So, we know $\log(x)$ is real when $x>0$ and it has an imaginary component when $x<0$: \begin{equation}\log(x) =\log(e^{i\theta}|x|) = i\theta + \log(|x|) \end{equation}
However \begin{equation} \log(x) = \frac{1}{2} \log(x^{2}) \end{equation} Maybe there is an issue here (or else I don't know where it is), so point it out please.
In particular when $x$ is real: \begin{equation} \log(x) = \frac{1}{2} \log(x^{2}) = \frac{1}{2} \log(|x|^{2}) = \log(|x|) \end{equation} And that's quite weird.
In general: \begin{equation} \log(e^{i\theta}|x|) = \frac{1}{2} \log(e^{2i\theta}|x|^{2}) = i\theta + \frac{1}{2}\log(|x|^{2}) \end{equation}
However if $\theta=\{0,\pi\}$, then $e^{2i\theta}=1$, in the common case where we have a $2\pi$ redundancy, or how it's called.
So: \begin{equation} \log(-x) = i\pi + \log(|x|) = \log(|x|) \end{equation} \begin{equation} \log(x) = \log(|x|) \end{equation}
Where is the issue in these statements? I know there should be at least a big one, don't know where
The first mistake is here, since $e^{i\theta}=e^{i\theta+i2k\pi}$, then you get
\begin{equation}i\theta + \log(|x|)=i\theta+i2k\pi+\log(|x|) \end{equation}
which doesn't hold for $k\neq 0$
The second mistake is here. Let $x=-1$
\begin{equation} \log(-1) = \frac{1}{2} \log((-1)^{2})=0 \end{equation}
which doesn't hold.
··········
* PROBLEM 1:
Answer these about the logarithm thread:
(a) What expression does the opening post give for $\log(x)$ in terms of $\theta$ and $|x|$?
(b) For which values of $\theta$ does the post say $e^{2i\theta}=1$?
(c) Which value of $x$ does the reply use to show the second mistake?
The logarithm thread and the records are separate, unrelated material.
··········
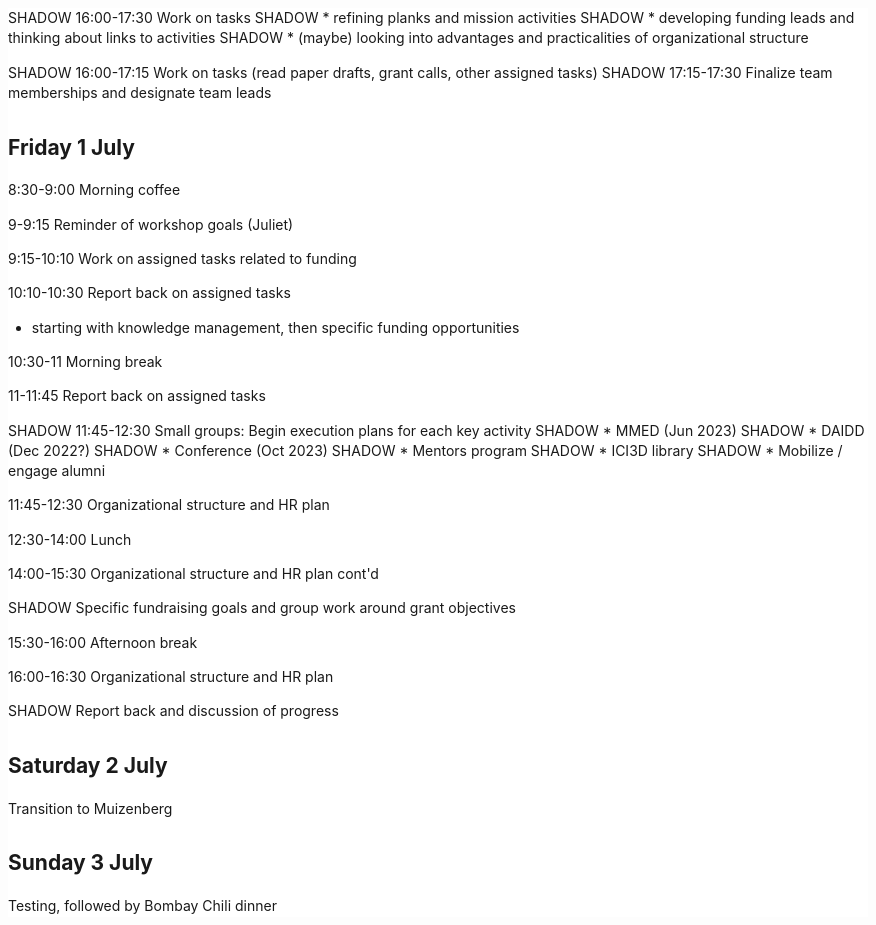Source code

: SHADOW 16:00-17:30 Work on tasks
SHADOW * refining planks and mission activities
SHADOW * developing funding leads and thinking about links to activities
SHADOW * (maybe) looking into advantages and practicalities of organizational structure

SHADOW 16:00-17:15	Work on tasks (read paper drafts, grant calls, other assigned tasks)
SHADOW 17:15-17:30	Finalize team memberships and designate team leads

## Friday 1 July

8:30-9:00 	Morning coffee

9-9:15	Reminder of workshop goals (Juliet)

9:15-10:10	Work on assigned tasks related to funding

10:10-10:30	Report back on assigned tasks
* starting with knowledge management, then specific funding opportunities

10:30-11	Morning break

11-11:45 Report back on assigned tasks

SHADOW 11:45-12:30	Small groups: Begin execution plans for each key activity
SHADOW * MMED (Jun 2023)
SHADOW * DAIDD (Dec 2022?)
SHADOW * Conference (Oct 2023)
SHADOW * Mentors program
SHADOW * ICI3D library
SHADOW * Mobilize / engage alumni

11:45-12:30 Organizational structure and HR plan

12:30-14:00	Lunch

14:00-15:30	Organizational structure and HR plan cont'd

SHADOW Specific fundraising goals and group work around grant objectives

15:30-16:00	Afternoon break

16:00-16:30	Organizational structure and HR plan

SHADOW Report back and discussion of progress

## Saturday 2 July

Transition to Muizenberg

## Sunday 3 July

Testing, followed by Bombay Chili dinner
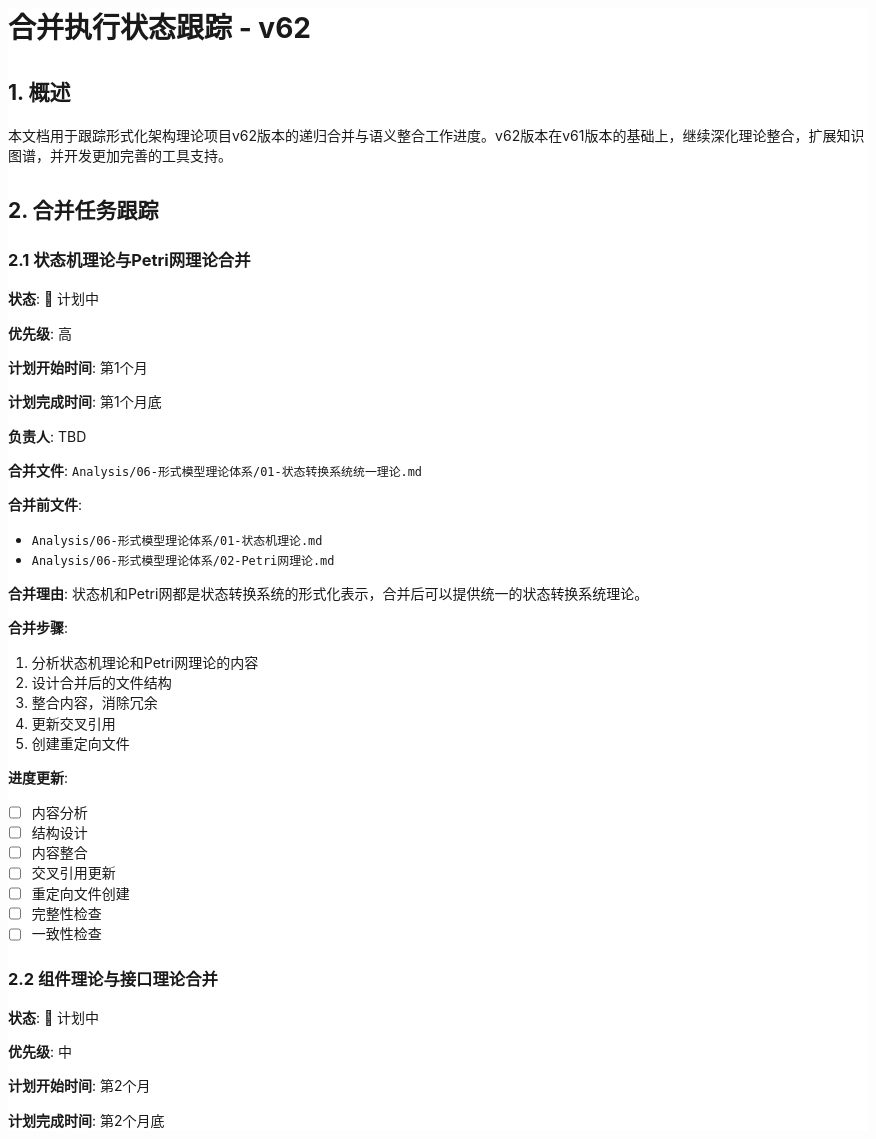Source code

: # 合并执行状态跟踪 - v62

## 1. 概述

本文档用于跟踪形式化架构理论项目v62版本的递归合并与语义整合工作进度。v62版本在v61版本的基础上，继续深化理论整合，扩展知识图谱，并开发更加完善的工具支持。

## 2. 合并任务跟踪

### 2.1 状态机理论与Petri网理论合并

**状态**: 🔄 计划中

**优先级**: 高

**计划开始时间**: 第1个月

**计划完成时间**: 第1个月底

**负责人**: TBD

**合并文件**: `Analysis/06-形式模型理论体系/01-状态转换系统统一理论.md`

**合并前文件**:

- `Analysis/06-形式模型理论体系/01-状态机理论.md`
- `Analysis/06-形式模型理论体系/02-Petri网理论.md`

**合并理由**: 状态机和Petri网都是状态转换系统的形式化表示，合并后可以提供统一的状态转换系统理论。

**合并步骤**:

1. 分析状态机理论和Petri网理论的内容
2. 设计合并后的文件结构
3. 整合内容，消除冗余
4. 更新交叉引用
5. 创建重定向文件

**进度更新**:

- [ ] 内容分析
- [ ] 结构设计
- [ ] 内容整合
- [ ] 交叉引用更新
- [ ] 重定向文件创建
- [ ] 完整性检查
- [ ] 一致性检查

### 2.2 组件理论与接口理论合并

**状态**: 🔄 计划中

**优先级**: 中

**计划开始时间**: 第2个月

**计划完成时间**: 第2个月底
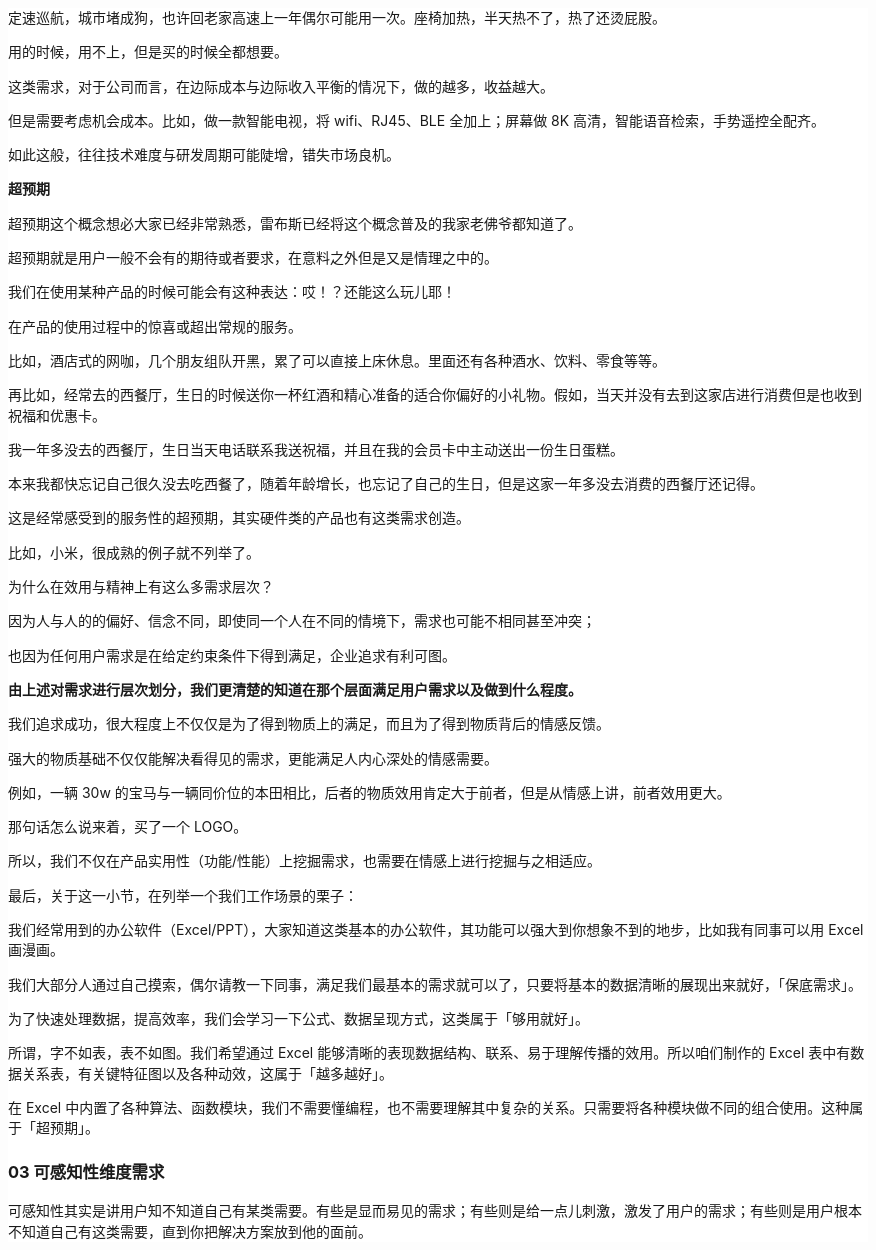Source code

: 定速巡航，城市堵成狗，也许回老家高速上一年偶尔可能用一次。座椅加热，半天热不了，热了还烫屁股。

用的时候，用不上，但是买的时候全都想要。

这类需求，对于公司而言，在边际成本与边际收入平衡的情况下，做的越多，收益越大。

但是需要考虑机会成本。比如，做一款智能电视，将 wifi、RJ45、BLE 全加上；屏幕做 8K 高清，智能语音检索，手势遥控全配齐。

如此这般，往往技术难度与研发周期可能陡增，错失市场良机。

**超预期**

超预期这个概念想必大家已经非常熟悉，雷布斯已经将这个概念普及的我家老佛爷都知道了。

超预期就是用户一般不会有的期待或者要求，在意料之外但是又是情理之中的。

我们在使用某种产品的时候可能会有这种表达：哎！？还能这么玩儿耶！

在产品的使用过程中的惊喜或超出常规的服务。

比如，酒店式的网咖，几个朋友组队开黑，累了可以直接上床休息。里面还有各种酒水、饮料、零食等等。

再比如，经常去的西餐厅，生日的时候送你一杯红酒和精心准备的适合你偏好的小礼物。假如，当天并没有去到这家店进行消费但是也收到祝福和优惠卡。

我一年多没去的西餐厅，生日当天电话联系我送祝福，并且在我的会员卡中主动送出一份生日蛋糕。

本来我都快忘记自己很久没去吃西餐了，随着年龄增长，也忘记了自己的生日，但是这家一年多没去消费的西餐厅还记得。

这是经常感受到的服务性的超预期，其实硬件类的产品也有这类需求创造。

比如，小米，很成熟的例子就不列举了。

为什么在效用与精神上有这么多需求层次？

因为人与人的的偏好、信念不同，即使同一个人在不同的情境下，需求也可能不相同甚至冲突；

也因为任何用户需求是在给定约束条件下得到满足，企业追求有利可图。

**由上述对需求进行层次划分，我们更清楚的知道在那个层面满足用户需求以及做到什么程度。**

我们追求成功，很大程度上不仅仅是为了得到物质上的满足，而且为了得到物质背后的情感反馈。

强大的物质基础不仅仅能解决看得见的需求，更能满足人内心深处的情感需要。

例如，一辆 30w 的宝马与一辆同价位的本田相比，后者的物质效用肯定大于前者，但是从情感上讲，前者效用更大。

那句话怎么说来着，买了一个 LOGO。

所以，我们不仅在产品实用性（功能/性能）上挖掘需求，也需要在情感上进行挖掘与之相适应。

最后，关于这一小节，在列举一个我们工作场景的栗子：

我们经常用到的办公软件（Excel/PPT），大家知道这类基本的办公软件，其功能可以强大到你想象不到的地步，比如我有同事可以用 Excel 画漫画。

我们大部分人通过自己摸索，偶尔请教一下同事，满足我们最基本的需求就可以了，只要将基本的数据清晰的展现出来就好，「保底需求」。

为了快速处理数据，提高效率，我们会学习一下公式、数据呈现方式，这类属于「够用就好」。

所谓，字不如表，表不如图。我们希望通过 Excel 能够清晰的表现数据结构、联系、易于理解传播的效用。所以咱们制作的 Excel 表中有数据关系表，有关键特征图以及各种动效，这属于「越多越好」。

在 Excel 中内置了各种算法、函数模块，我们不需要懂编程，也不需要理解其中复杂的关系。只需要将各种模块做不同的组合使用。这种属于「超预期」。

### 03 可感知性维度需求

可感知性其实是讲用户知不知道自己有某类需要。有些是显而易见的需求；有些则是给一点儿刺激，激发了用户的需求；有些则是用户根本不知道自己有这类需要，直到你把解决方案放到他的面前。
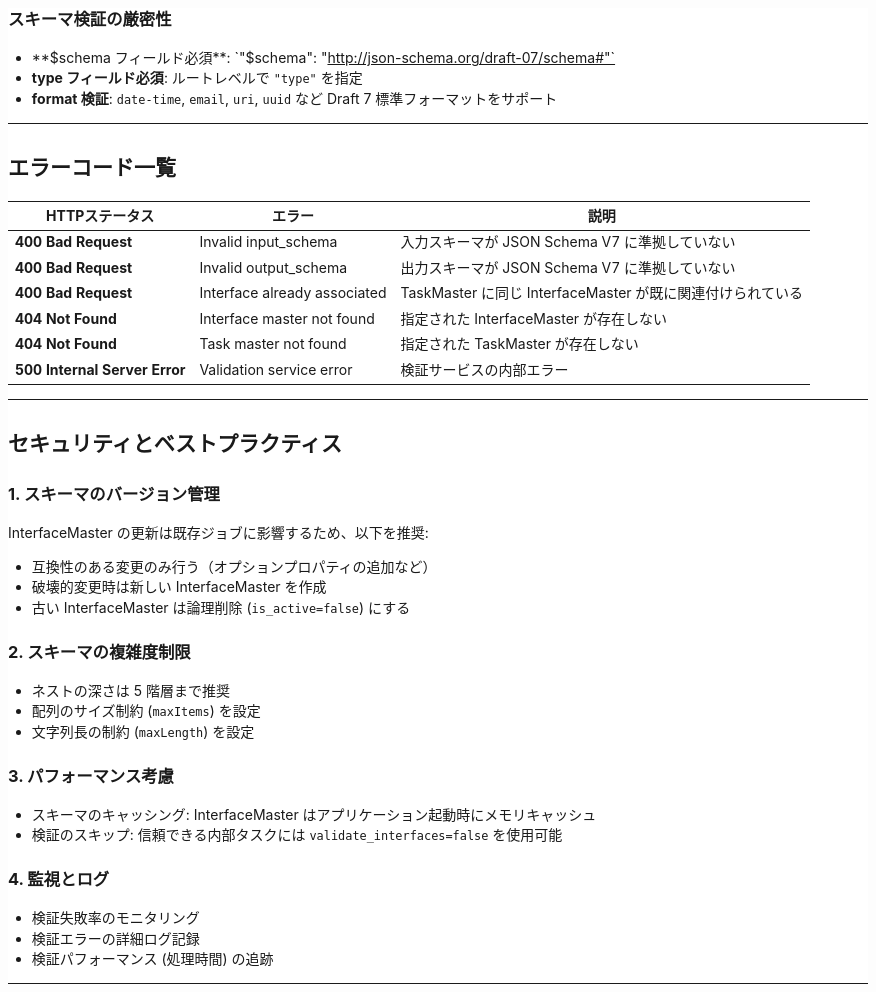 ### スキーマ検証の厳密性

- **$schema フィールド必須**: `"$schema": "http://json-schema.org/draft-07/schema#"`
- **type フィールド必須**: ルートレベルで `"type"` を指定
- **format 検証**: `date-time`, `email`, `uri`, `uuid` など Draft 7 標準フォーマットをサポート

---

## エラーコード一覧

| HTTPステータス | エラー | 説明 |
|--------------|--------|------|
| **400 Bad Request** | Invalid input_schema | 入力スキーマが JSON Schema V7 に準拠していない |
| **400 Bad Request** | Invalid output_schema | 出力スキーマが JSON Schema V7 に準拠していない |
| **400 Bad Request** | Interface already associated | TaskMaster に同じ InterfaceMaster が既に関連付けられている |
| **404 Not Found** | Interface master not found | 指定された InterfaceMaster が存在しない |
| **404 Not Found** | Task master not found | 指定された TaskMaster が存在しない |
| **500 Internal Server Error** | Validation service error | 検証サービスの内部エラー |

---

## セキュリティとベストプラクティス

### 1. スキーマのバージョン管理

InterfaceMaster の更新は既存ジョブに影響するため、以下を推奨:

- 互換性のある変更のみ行う（オプションプロパティの追加など）
- 破壊的変更時は新しい InterfaceMaster を作成
- 古い InterfaceMaster は論理削除 (`is_active=false`) にする

### 2. スキーマの複雑度制限

- ネストの深さは 5 階層まで推奨
- 配列のサイズ制約 (`maxItems`) を設定
- 文字列長の制約 (`maxLength`) を設定

### 3. パフォーマンス考慮

- スキーマのキャッシング: InterfaceMaster はアプリケーション起動時にメモリキャッシュ
- 検証のスキップ: 信頼できる内部タスクには `validate_interfaces=false` を使用可能

### 4. 監視とログ

- 検証失敗率のモニタリング
- 検証エラーの詳細ログ記録
- 検証パフォーマンス (処理時間) の追跡

---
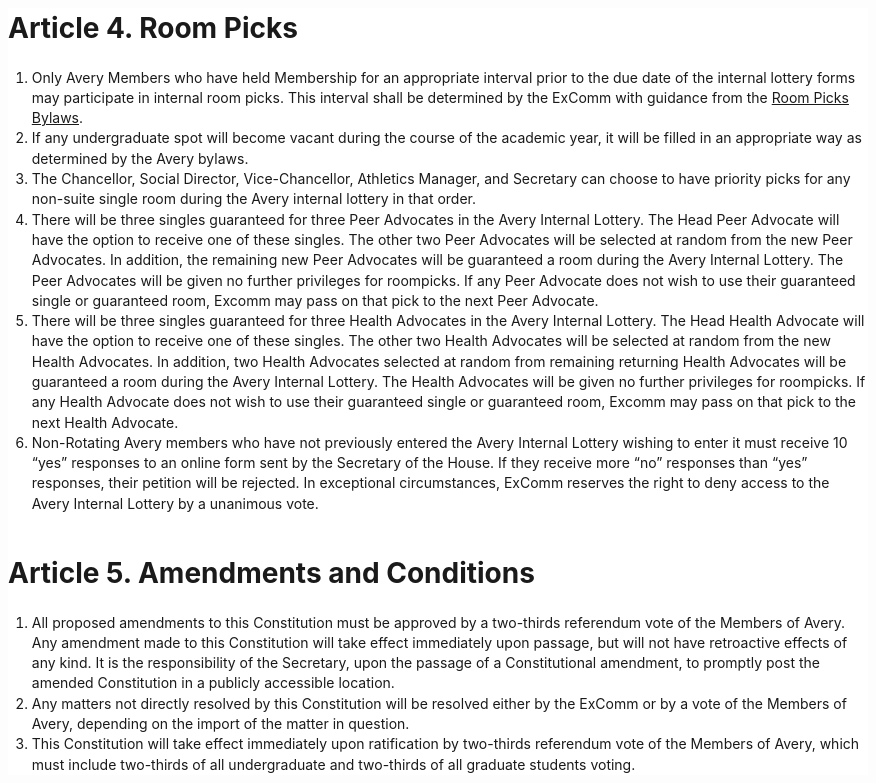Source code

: # Article 4. Room Picks

1. Only Avery Members who have held Membership for an appropriate interval prior to the due date of the internal lottery forms may participate in internal room picks. This interval shall be determined by the ExComm with guidance from the [Room Picks Bylaws](https://docs.google.com/document/d/1OVbH2UcJvzgzEpyvX63aN2xMakNexrWwUaUB-jh3aF4/edit?usp=sharing).
2. If any undergraduate spot will become vacant during the course of the academic year, it will be filled in an appropriate way as determined by the Avery bylaws.
3. The Chancellor, Social Director, Vice-Chancellor, Athletics Manager, and Secretary can choose to have priority picks for any non-suite single room during the Avery internal lottery in that order.
4. There will be three singles guaranteed for three Peer Advocates in the Avery Internal Lottery. The Head Peer Advocate will have the option to receive one of these singles. The other two Peer Advocates will be selected at random from the new Peer Advocates. In addition, the remaining new Peer Advocates will be guaranteed a room during the Avery Internal Lottery. The Peer Advocates will be given no further privileges for roompicks. If any Peer Advocate does not wish to use their guaranteed single or guaranteed room, Excomm may pass on that pick to the next Peer Advocate.
5. There will be three singles guaranteed for three Health Advocates in the Avery Internal Lottery. The Head Health Advocate will have the option to receive one of these singles. The other two Health Advocates will be selected at random from the new Health Advocates. In addition, two Health Advocates selected at random from remaining returning Health Advocates will be guaranteed a room during the Avery Internal Lottery. The Health Advocates will be given no further privileges for roompicks. If any Health Advocate does not wish to use their guaranteed single or guaranteed room, Excomm may pass on that pick to the next Health Advocate.
6. Non-Rotating Avery members who have not previously entered the Avery Internal Lottery wishing to enter it must receive 10 “yes” responses to an online form sent by the Secretary of the House. If they receive more “no” responses than “yes” responses, their petition will be rejected. In exceptional circumstances, ExComm reserves the right to deny access to the Avery Internal Lottery by a unanimous vote.

# Article 5. Amendments and Conditions

1. All proposed amendments to this Constitution must be approved by a two-thirds referendum vote of the Members of Avery. Any amendment made to this Constitution will take effect immediately upon passage, but will not have retroactive effects of any kind. It is the responsibility of the Secretary, upon the passage of a Constitutional amendment, to promptly post the amended Constitution in a publicly accessible location.
2. Any matters not directly resolved by this Constitution will be resolved either by the ExComm or by a vote of the Members of Avery, depending on the import of the matter in question.
3. This Constitution will take effect immediately upon ratification by two-thirds referendum vote of the Members of Avery, which must include two-thirds of all undergraduate and two-thirds of all graduate students voting.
··········
* PROBLEM 2:
Extract every line of the records that contains the string "back".

* EXERCISE RESPONSE 1:
(a) $i\theta + \log(|x|)$
(b) $\theta = 0$ or $\theta = \pi$
(c) $x = -1$

* EXERCISE RESPONSE 2:
10:10-10:30	Report back on assigned tasks
11-11:45 Report back on assigned tasks
SHADOW Report back and discussion of progress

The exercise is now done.